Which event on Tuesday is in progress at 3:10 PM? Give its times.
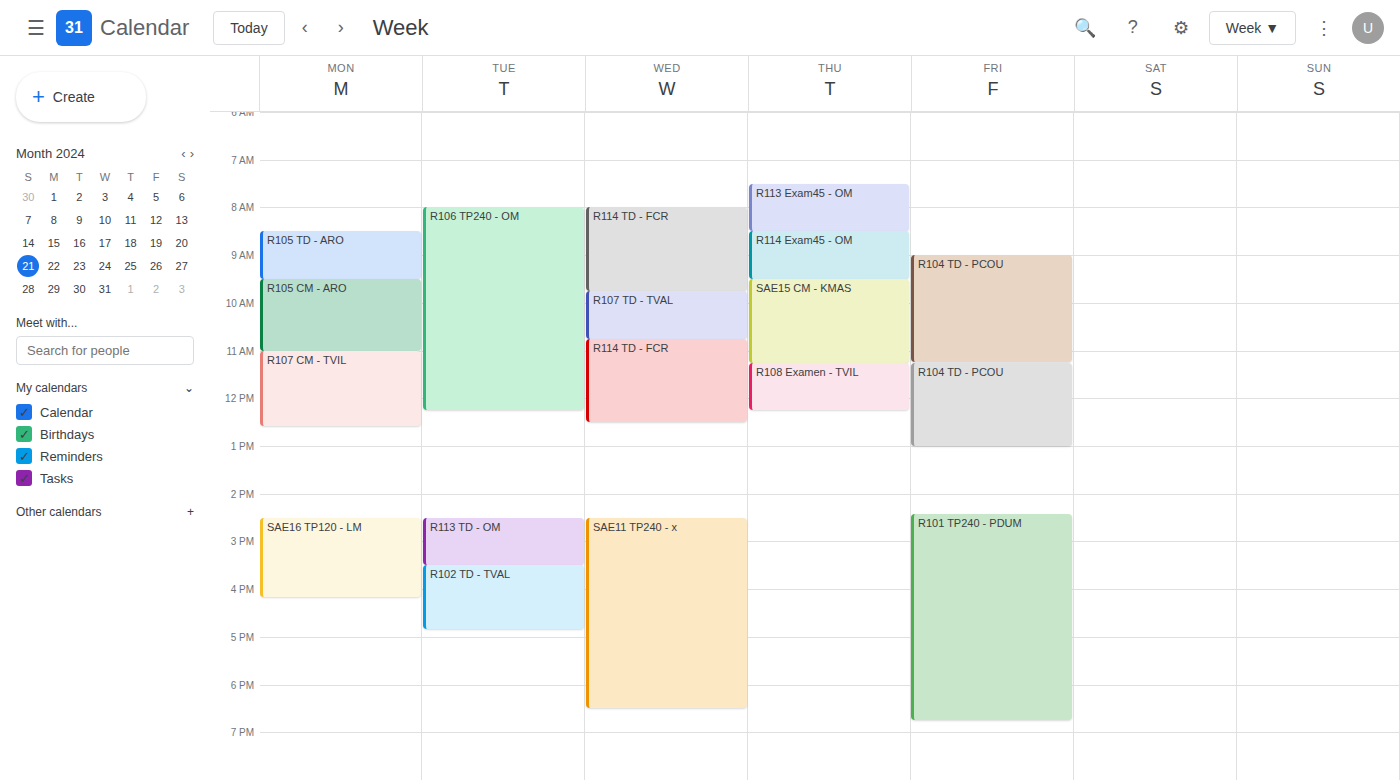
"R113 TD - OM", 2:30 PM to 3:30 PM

--

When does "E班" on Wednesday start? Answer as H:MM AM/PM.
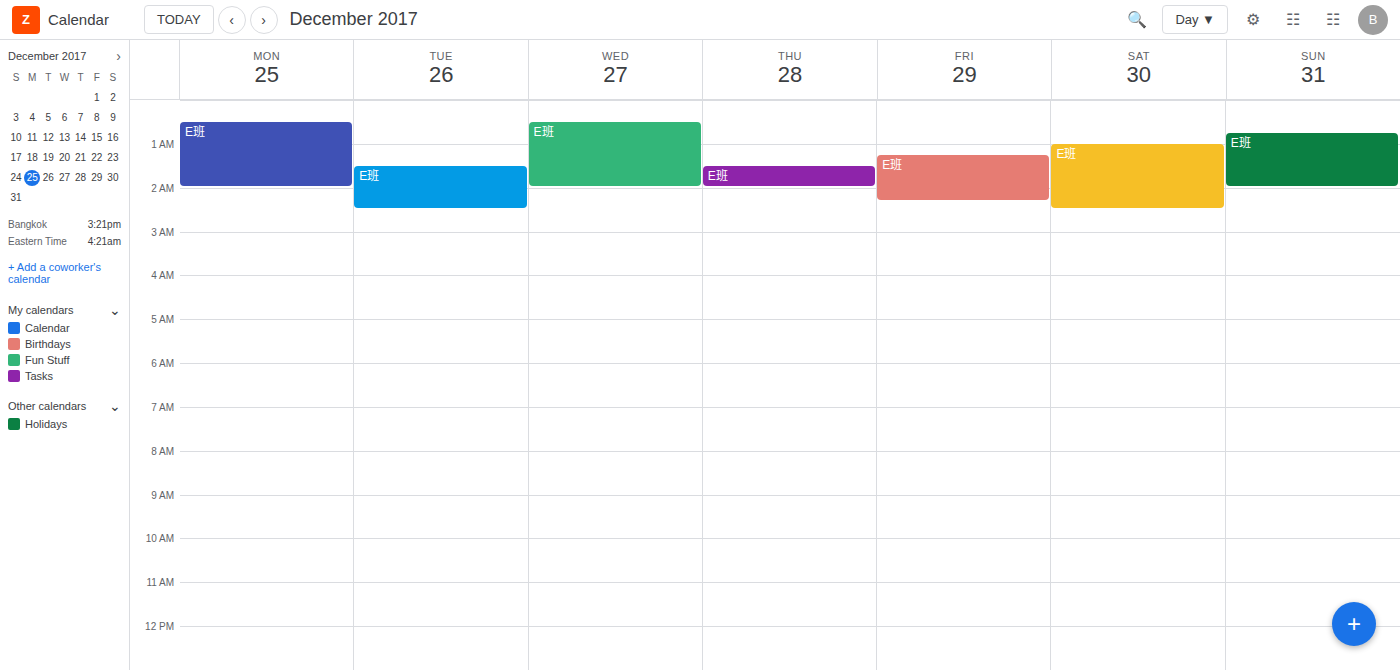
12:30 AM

...

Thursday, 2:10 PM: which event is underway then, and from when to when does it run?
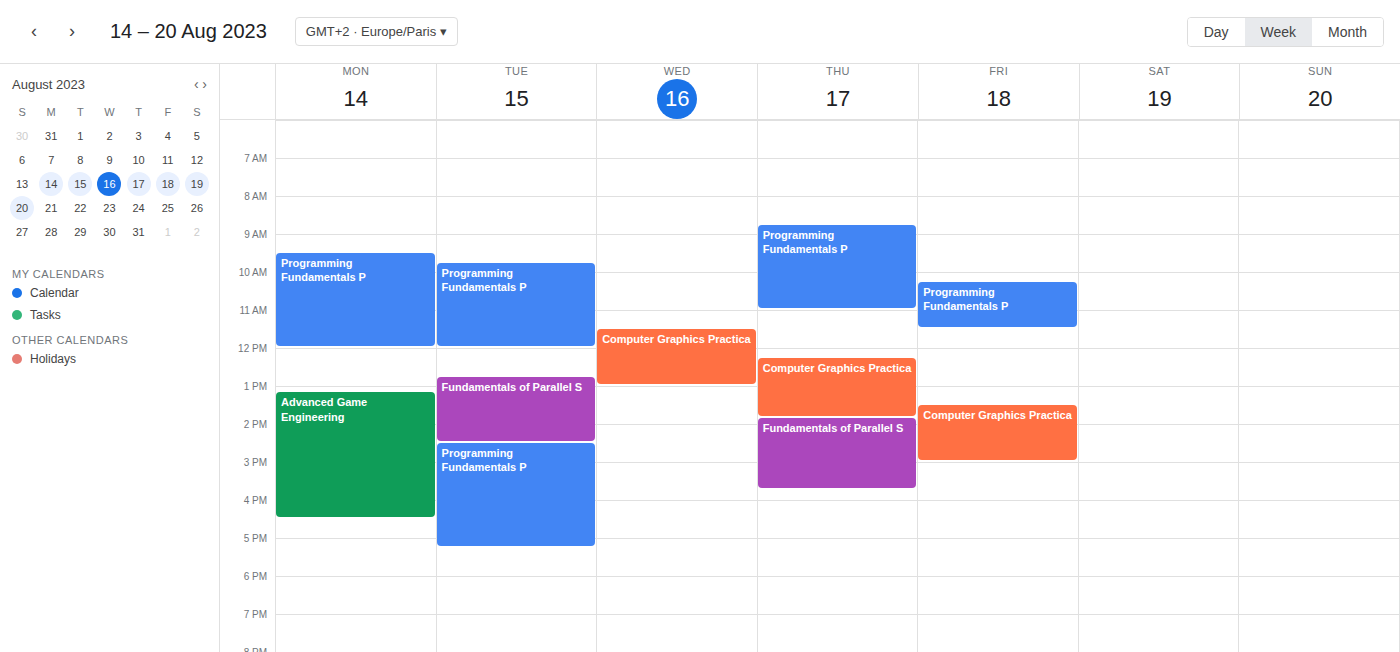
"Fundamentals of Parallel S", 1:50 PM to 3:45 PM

| EXERCISE INSTRUCTIONS |
Revise the rows from the line containing "Which event on" down to the line containing "PM to 3:30 PM", replacing "in progress" with "underway" and leaving everything else unchanged. Leave out the picture.

| ANSWER IN FULL |
Which event on Tuesday is underway at 3:10 PM? Give its times.
"R113 TD - OM", 2:30 PM to 3:30 PM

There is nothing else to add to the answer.